We stop at indian-themed clay statues on our way. These were made by artists Carlos Andrés Gómez in 2009. He made them alone and named them „Lamento de Pacha Mama“. Nobody helped him. Nobody paid him. This was only his initiative. His works tries to emmanate message that people have bad relationship towards nature and the environment.
San Antonio is another place we visit - a colonnial district with bohemian atmosphere and workshops, antique stores, space for art, culture, and small restaurants with popular colonnial traditions. It is Saturday. We watch a wedding at Capilla de San Antonio chapel. Weddings either take place morning or afternoon over here, and the partying doesn't stops in the morning as it is common in the Czech Republic. This quite surprises us for Colombians as a nationa love to party till the morning. Here, people dance in the park and anybody can join them. Everybody is gone in the evening dancing salsa in local clubs.
Colombians hold Sunday as a day of lunch with their parents .Paola leaves for her family and we alone go to walk around the city. The historic center has many beautiful buildings and is concentrated around Parque Simon Bolívar.
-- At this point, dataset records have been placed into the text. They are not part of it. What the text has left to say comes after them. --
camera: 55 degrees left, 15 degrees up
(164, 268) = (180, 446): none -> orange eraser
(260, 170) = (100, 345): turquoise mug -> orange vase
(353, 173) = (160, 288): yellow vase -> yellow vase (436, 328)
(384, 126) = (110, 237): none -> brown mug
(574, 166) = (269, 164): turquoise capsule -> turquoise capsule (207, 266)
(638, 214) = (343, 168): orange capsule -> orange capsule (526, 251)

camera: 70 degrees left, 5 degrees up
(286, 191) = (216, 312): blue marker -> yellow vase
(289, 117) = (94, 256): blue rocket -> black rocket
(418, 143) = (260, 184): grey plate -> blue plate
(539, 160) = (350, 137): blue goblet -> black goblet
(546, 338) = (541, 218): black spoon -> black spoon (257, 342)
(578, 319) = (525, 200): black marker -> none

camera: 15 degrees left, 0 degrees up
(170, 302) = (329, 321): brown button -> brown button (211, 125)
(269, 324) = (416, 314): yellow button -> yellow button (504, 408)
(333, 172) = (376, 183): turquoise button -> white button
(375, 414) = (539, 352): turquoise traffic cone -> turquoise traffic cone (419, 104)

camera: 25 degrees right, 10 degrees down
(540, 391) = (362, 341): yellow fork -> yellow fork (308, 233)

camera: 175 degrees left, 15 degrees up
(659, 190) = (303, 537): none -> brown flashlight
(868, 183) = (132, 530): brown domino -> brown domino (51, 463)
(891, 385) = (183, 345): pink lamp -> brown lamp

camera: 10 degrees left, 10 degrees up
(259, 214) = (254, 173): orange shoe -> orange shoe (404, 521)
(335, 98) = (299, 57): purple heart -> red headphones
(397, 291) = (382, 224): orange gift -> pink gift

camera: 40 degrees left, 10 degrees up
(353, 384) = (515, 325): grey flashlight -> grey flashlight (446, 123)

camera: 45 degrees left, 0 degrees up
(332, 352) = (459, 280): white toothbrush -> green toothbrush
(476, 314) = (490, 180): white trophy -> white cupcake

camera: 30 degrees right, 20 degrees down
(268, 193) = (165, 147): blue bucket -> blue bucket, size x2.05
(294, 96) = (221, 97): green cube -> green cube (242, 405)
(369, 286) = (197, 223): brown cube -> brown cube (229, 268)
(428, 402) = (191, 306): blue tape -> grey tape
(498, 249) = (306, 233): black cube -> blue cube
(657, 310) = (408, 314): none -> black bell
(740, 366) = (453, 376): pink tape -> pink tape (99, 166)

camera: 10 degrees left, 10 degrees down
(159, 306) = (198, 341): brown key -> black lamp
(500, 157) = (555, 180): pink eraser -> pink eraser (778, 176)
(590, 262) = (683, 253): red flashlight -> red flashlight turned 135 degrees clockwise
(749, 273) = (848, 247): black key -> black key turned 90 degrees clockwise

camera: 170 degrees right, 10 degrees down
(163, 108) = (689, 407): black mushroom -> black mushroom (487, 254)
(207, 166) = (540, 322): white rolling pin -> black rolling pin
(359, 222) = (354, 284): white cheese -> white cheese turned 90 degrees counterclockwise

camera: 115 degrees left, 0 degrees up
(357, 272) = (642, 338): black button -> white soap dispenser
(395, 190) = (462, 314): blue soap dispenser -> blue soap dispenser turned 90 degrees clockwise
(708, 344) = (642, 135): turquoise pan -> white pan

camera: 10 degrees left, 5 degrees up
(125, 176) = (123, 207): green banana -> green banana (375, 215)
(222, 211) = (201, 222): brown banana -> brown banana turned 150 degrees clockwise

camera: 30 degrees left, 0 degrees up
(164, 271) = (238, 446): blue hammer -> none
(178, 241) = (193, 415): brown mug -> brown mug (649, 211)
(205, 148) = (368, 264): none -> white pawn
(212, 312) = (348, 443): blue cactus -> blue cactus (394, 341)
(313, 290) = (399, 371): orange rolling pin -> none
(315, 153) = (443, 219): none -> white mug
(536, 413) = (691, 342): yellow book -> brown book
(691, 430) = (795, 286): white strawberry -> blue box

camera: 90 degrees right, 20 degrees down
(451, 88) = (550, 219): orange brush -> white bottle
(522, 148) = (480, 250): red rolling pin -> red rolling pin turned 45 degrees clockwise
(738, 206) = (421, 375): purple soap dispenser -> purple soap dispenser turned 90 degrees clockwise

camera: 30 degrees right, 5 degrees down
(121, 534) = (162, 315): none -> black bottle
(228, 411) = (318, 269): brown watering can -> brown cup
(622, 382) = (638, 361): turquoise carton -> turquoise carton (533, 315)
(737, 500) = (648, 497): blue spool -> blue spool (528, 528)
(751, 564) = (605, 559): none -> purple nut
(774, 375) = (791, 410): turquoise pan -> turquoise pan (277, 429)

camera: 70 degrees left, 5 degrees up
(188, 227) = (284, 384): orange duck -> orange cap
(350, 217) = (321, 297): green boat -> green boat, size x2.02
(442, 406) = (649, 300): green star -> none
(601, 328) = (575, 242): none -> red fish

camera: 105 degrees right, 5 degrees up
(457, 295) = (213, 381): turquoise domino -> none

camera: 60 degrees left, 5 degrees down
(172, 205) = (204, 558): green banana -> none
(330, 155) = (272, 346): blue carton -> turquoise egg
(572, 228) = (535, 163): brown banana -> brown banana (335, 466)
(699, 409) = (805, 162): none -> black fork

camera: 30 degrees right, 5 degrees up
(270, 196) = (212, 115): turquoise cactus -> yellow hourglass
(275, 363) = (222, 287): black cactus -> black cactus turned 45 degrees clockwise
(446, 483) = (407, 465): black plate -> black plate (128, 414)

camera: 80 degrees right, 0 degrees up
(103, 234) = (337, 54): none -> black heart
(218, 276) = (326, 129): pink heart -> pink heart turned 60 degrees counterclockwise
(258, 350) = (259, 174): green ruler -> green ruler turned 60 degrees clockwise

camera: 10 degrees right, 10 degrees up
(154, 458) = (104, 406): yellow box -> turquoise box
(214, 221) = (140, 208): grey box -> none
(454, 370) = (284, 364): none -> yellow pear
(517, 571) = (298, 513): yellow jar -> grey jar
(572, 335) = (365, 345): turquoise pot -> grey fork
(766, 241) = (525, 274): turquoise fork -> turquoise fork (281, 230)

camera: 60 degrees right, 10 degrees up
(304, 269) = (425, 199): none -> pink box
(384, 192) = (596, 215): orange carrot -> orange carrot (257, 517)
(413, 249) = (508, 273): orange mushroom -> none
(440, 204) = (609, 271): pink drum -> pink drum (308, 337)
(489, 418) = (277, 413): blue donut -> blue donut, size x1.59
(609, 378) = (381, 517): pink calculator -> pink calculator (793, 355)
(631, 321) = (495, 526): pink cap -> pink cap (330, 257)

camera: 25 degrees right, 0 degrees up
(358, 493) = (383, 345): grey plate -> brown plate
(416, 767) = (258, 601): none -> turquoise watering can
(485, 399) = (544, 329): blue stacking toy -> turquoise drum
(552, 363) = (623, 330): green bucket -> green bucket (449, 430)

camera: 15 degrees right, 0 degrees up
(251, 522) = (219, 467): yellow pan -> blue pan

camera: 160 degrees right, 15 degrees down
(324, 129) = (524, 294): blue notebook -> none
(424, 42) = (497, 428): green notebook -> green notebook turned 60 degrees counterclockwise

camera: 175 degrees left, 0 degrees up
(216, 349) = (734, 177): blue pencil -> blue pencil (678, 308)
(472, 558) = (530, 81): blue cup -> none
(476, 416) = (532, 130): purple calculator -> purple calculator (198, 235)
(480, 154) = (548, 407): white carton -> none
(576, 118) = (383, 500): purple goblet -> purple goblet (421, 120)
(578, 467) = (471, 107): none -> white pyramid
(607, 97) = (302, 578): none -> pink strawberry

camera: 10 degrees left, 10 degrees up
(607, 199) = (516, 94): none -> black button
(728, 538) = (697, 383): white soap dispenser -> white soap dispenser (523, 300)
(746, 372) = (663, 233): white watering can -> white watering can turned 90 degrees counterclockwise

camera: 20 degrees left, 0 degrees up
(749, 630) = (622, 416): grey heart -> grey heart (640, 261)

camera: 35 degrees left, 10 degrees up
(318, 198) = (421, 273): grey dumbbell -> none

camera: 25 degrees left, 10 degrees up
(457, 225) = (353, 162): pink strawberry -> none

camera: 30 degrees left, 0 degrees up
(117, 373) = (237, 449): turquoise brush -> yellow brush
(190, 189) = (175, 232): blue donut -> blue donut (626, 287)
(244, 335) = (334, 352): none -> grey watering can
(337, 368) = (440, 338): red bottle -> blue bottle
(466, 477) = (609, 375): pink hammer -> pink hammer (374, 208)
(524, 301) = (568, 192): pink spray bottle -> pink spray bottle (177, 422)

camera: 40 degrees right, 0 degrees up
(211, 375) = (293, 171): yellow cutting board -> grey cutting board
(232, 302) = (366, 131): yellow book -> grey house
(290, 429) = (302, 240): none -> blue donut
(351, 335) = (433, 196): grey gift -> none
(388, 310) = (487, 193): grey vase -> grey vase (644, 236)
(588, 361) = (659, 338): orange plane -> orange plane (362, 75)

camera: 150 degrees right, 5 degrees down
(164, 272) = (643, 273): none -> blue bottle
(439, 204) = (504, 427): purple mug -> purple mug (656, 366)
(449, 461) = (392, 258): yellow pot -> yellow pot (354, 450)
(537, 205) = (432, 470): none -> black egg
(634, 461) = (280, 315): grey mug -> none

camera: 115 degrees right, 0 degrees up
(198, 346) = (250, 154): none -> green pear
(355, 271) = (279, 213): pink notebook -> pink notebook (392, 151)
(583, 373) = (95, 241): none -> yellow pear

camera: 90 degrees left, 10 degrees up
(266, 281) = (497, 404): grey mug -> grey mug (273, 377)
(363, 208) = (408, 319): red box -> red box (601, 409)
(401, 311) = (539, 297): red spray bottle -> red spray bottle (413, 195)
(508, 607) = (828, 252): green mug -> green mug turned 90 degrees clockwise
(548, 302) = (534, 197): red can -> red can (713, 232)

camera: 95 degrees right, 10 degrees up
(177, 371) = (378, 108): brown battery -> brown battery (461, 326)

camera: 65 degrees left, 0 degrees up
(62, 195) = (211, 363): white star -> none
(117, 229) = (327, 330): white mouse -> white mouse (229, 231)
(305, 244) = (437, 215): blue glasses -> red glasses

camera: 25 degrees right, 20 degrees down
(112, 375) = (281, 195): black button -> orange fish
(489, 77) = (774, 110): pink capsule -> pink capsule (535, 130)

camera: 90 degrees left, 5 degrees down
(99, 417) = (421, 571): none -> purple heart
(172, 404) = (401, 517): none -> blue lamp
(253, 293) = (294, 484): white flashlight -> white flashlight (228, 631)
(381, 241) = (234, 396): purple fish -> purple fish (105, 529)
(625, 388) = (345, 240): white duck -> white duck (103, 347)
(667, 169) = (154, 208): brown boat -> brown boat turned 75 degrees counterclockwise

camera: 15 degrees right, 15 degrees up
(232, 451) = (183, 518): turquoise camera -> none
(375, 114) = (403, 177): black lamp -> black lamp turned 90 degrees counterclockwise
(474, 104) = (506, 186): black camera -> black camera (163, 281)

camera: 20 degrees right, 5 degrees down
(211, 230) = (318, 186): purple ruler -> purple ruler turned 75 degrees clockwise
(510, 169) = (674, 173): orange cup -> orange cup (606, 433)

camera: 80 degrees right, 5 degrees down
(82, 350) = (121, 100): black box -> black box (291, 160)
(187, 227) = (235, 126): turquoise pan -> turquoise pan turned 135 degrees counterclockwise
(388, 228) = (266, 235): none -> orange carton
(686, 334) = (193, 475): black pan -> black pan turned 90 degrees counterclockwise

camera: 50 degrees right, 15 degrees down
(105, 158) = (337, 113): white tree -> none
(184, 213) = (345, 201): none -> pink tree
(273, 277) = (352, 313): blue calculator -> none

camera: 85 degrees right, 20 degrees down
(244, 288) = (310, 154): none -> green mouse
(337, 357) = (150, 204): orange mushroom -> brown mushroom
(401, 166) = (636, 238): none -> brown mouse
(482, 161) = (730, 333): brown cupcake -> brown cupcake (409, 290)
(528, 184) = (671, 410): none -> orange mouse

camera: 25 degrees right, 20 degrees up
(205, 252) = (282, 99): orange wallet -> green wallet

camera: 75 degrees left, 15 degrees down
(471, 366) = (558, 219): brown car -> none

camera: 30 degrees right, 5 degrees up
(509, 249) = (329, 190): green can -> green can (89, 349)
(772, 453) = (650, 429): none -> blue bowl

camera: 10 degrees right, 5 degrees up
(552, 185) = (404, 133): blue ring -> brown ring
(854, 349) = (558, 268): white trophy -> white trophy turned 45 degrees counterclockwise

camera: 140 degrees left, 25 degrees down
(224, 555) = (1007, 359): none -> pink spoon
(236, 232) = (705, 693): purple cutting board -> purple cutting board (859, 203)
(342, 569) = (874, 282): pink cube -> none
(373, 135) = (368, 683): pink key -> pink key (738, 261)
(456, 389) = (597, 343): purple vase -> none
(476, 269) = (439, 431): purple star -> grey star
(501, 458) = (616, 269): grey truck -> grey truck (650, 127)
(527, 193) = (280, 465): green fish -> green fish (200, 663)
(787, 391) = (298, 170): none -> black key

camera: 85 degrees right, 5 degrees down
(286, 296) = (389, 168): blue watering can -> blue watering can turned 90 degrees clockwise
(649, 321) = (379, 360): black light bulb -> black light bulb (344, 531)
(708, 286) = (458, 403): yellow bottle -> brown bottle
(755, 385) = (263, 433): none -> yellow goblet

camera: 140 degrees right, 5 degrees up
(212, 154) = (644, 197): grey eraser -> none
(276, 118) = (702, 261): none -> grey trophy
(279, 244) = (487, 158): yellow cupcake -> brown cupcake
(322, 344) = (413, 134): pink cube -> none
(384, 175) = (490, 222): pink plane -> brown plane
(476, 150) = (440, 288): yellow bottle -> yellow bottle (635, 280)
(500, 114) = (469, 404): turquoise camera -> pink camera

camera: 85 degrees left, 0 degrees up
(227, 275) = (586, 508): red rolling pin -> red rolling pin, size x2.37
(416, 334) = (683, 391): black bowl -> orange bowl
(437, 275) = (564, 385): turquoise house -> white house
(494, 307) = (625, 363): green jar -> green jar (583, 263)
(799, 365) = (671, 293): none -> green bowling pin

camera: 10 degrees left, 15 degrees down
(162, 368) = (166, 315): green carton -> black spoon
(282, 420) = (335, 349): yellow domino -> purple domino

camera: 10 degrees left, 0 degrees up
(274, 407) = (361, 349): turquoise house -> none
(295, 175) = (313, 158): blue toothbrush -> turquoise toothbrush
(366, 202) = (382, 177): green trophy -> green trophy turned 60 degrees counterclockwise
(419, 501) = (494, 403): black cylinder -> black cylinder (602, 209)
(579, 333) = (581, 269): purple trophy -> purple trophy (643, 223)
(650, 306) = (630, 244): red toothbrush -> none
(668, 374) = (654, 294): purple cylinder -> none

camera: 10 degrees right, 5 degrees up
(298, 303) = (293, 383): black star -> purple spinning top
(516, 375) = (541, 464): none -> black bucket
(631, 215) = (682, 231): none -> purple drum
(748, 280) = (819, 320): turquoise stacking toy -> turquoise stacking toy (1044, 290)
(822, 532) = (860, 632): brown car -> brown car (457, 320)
There we make a pleasant walk along the Rio Cali. We see the building of Jorge Isaacs theater made in French neoclassical style with renovated facade. Then there is La Ermita, a Gothic church which you can often find on postcards of Cali. The church was founded in 1678. An earthquake destroyed it in 1925. Then it was renoated again between the years 1930 and 1948. Its marble altar made in the 18th century was brought here from Italy, musical clock and windows were made in Amsterodam, and iron gates were made in Cali in 1937. There are over three centuries old paintings inside the church.
White, neoclassical cathedral of San Pedro has survived several earthquakes. Its current facade was renovated for the last time in 1930. The brick compound Complejo Religioso de San Francisco was constructed between teh 18th and 19th centuries. It consists of four parts: San Francisco church, San Joaquín cloister, Virgen Inmaculada church, and a Mudejar-style tower.
Our last day in Cali which is the last day in Colombia is the time when we tested their arepa. It is qite different and filled with a filling - either with meat, somethign sweet, or it is vegetarian. We liked it. So now we are off to Ecuador.